Clearly, you are not understanding the problem then
And you think this is a problem with political roots, right?
> We don't feel comfortable accepting patches from or relating to hardware produced by your organization.
Is the discomfort based on technical, or legal, or moral/political reasoning?
The company in question seems only to manufacture for the Russian Armed Forces, not for any civilian products.
Yes.
It's not that simple. A single person is not required to agree with what their country is doing, and probably can do little. Unless something can be attached to their name, like a tweet saying "all ukrainians shall die" or spreading modern russian ideology, it's wrong to punish. It's prejudice, it's discrimination, no different than not letting somebody into a restaurant just because of their race. Were all germans guilty because of Hitler?
> Were all germans guilty because of Hitler?

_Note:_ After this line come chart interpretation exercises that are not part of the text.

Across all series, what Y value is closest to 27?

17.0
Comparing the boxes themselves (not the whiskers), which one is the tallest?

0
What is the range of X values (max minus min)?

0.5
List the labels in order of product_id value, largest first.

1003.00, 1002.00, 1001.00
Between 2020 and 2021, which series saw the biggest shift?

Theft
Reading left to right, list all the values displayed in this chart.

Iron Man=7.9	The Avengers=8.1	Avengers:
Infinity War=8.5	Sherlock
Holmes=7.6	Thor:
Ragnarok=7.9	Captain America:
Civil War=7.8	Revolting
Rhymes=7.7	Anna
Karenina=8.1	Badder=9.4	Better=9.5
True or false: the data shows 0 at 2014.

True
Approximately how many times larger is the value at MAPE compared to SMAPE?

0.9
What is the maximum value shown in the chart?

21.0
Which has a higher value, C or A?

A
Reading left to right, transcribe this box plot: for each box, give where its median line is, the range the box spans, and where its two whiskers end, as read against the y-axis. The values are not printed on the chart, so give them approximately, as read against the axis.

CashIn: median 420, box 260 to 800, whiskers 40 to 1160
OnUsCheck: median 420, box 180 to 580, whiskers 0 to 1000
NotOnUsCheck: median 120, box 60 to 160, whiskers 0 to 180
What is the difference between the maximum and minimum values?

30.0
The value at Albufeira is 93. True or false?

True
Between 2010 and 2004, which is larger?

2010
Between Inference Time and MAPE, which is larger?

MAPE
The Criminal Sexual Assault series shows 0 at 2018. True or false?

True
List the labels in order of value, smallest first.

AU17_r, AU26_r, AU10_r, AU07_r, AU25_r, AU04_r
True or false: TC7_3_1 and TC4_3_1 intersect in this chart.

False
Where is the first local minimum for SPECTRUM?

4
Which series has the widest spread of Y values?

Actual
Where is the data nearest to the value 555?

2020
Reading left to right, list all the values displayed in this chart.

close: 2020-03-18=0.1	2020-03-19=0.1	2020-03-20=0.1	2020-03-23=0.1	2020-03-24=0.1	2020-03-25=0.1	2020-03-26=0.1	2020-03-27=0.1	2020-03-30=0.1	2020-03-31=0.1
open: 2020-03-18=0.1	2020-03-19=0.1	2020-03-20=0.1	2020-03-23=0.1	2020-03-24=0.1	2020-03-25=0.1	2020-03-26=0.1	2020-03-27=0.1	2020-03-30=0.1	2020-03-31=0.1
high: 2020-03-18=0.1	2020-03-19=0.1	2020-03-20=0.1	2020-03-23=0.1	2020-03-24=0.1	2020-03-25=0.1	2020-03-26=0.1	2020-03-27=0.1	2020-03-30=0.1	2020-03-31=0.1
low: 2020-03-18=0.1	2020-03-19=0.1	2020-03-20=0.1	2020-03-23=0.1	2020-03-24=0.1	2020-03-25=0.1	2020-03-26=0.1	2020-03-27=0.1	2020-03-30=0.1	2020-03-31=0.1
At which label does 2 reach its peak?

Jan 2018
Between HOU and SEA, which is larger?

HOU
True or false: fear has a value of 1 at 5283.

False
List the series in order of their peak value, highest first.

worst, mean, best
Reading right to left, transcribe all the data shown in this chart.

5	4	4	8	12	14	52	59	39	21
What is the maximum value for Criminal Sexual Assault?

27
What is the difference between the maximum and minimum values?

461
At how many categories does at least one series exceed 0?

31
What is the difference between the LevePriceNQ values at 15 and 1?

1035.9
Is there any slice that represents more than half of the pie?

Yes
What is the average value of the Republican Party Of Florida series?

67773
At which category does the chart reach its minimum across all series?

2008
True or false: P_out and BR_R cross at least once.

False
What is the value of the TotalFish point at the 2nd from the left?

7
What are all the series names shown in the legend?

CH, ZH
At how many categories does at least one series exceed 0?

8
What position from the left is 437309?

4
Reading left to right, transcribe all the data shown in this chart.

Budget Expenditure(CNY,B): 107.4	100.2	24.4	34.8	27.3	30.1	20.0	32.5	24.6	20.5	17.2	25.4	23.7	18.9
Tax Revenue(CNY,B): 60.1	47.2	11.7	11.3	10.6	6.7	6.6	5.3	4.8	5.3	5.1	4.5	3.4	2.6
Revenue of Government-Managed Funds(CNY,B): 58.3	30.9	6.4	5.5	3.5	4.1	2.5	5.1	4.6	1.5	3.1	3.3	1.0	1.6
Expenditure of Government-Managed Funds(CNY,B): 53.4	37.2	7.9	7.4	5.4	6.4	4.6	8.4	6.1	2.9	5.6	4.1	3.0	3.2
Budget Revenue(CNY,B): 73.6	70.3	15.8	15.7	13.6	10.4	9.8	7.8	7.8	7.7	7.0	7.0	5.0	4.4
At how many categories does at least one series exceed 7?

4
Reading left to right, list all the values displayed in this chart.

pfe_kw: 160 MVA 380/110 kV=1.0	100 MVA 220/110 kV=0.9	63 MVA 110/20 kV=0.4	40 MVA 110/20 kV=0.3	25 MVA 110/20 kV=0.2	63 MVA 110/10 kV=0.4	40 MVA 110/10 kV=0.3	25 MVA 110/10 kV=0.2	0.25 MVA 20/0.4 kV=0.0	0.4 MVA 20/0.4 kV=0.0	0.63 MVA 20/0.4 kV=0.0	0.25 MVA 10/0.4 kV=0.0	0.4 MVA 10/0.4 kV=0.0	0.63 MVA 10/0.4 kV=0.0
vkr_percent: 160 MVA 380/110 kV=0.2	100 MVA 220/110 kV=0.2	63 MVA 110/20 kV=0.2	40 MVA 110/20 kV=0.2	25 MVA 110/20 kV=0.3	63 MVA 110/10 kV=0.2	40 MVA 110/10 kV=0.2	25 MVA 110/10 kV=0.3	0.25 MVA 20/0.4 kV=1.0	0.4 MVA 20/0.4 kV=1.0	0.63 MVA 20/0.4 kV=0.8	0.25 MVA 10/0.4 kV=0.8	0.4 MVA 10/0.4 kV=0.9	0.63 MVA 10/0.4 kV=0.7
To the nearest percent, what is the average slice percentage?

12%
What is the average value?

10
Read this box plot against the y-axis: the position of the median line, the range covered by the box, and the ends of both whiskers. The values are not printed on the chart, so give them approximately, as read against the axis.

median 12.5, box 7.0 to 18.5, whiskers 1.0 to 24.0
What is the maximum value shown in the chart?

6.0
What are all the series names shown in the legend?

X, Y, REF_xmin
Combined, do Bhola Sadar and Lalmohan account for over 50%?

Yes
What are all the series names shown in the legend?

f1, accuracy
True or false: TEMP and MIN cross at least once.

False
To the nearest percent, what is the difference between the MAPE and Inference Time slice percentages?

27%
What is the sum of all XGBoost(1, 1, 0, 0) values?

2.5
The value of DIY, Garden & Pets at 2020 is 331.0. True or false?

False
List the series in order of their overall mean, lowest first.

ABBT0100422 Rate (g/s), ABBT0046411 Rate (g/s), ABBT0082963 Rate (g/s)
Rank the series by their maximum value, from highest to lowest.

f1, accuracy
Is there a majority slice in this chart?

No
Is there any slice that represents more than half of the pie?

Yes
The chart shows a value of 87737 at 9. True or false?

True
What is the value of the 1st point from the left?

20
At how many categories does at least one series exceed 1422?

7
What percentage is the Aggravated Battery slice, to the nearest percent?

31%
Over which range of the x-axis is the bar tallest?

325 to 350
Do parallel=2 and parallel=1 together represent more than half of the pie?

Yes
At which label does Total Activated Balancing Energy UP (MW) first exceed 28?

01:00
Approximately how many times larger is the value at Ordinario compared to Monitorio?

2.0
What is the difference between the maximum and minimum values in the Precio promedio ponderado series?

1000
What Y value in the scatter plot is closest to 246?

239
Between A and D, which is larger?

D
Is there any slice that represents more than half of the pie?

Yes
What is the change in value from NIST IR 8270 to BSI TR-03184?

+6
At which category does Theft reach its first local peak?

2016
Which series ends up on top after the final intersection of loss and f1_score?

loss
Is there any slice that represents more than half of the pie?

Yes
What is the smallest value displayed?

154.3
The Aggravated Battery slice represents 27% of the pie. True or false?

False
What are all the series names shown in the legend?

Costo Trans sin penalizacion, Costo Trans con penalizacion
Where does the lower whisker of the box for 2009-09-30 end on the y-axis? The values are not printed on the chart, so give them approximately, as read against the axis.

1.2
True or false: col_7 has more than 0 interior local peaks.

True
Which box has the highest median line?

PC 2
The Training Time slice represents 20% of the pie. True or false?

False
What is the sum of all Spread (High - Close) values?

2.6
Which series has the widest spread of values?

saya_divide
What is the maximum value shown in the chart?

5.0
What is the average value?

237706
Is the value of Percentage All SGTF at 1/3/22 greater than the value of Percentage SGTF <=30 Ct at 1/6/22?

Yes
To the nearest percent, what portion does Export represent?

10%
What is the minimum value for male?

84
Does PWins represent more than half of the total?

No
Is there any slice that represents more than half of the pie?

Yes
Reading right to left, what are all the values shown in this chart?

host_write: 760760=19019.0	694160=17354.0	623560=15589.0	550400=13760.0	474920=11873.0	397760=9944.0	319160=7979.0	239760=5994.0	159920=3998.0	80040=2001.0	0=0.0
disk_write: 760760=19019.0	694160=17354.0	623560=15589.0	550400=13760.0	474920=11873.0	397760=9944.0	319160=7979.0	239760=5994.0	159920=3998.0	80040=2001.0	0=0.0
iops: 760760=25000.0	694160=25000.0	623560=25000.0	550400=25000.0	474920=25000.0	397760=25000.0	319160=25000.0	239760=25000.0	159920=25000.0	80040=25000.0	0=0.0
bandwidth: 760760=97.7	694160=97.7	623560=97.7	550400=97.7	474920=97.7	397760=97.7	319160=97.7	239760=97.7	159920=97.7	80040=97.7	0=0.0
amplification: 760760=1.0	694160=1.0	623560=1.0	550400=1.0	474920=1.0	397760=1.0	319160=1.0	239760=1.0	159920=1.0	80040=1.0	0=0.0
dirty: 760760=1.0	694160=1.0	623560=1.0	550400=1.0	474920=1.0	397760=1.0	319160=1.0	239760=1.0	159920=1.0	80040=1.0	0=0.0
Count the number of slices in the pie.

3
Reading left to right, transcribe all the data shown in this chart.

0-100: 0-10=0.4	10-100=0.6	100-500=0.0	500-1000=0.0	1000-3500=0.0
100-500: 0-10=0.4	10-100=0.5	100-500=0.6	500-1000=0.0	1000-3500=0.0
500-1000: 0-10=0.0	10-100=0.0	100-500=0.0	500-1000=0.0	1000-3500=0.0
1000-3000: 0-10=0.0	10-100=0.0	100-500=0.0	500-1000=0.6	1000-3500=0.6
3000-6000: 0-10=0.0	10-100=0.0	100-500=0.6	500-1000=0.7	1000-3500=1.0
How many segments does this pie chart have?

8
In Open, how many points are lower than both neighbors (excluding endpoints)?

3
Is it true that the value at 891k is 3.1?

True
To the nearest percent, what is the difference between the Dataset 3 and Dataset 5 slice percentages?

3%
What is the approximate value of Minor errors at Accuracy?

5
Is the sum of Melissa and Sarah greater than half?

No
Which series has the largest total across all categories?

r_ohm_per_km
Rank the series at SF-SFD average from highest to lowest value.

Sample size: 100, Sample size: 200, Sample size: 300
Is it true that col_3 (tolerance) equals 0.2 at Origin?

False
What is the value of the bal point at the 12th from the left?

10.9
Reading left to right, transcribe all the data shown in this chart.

If a German, during WW2, or heck even WW1, submitted an article to a British journal on improvements to industrial equipment, and did so on BASF letterhead and with a correspondence address to BASF's headquarters, companies in the allied nations would be right to think twice before implementing those improvements, or even making comments on those improvements.
Sorry, but I can't believe you've just compared discrimination against someone going into a restaurant due to their race to Hitler/the Holocaust. Like, c'mon.
What's that rule that every argument on the Internet eventually devolves into something about the Holocaust or Hitler or something like that?
Suppose it's not everybody's cup of tea, but there are users on this planet who would love to be running a fully free and open source software on machines that provably have no Intel Management Engine or other comparable closed-source technologies.
What the community could be doing instead of refusing useful patches enhancing support for an IP-core licensed from a western company is working with Baikal developers to ensure that desktops/laptops built on their hardware include no closed source software blobs anywhere in the drivers or in EEPROM.
How often do we have an opportunity like this?
The context seem to be missing - is it just this specific maintainer's opinion or a result of consensus? Is this specific maintainer in position to make this decision on behalf of the team?
Redhat is also providing FLOSS to weapons manufacturers (Raytheon and Lockheed Martin):
http://techrights.org/2022/10/27/red-hat-lockheed-martin-ray...
A lot of opinions, but it's 200% true - LINUX IS NOT FREE. IT'S CONTROLLED BY US GOVERNMENT.
Does the copyright work in this case?
Because the patch was actually published already fully (in the mail list), if I understand it correctly.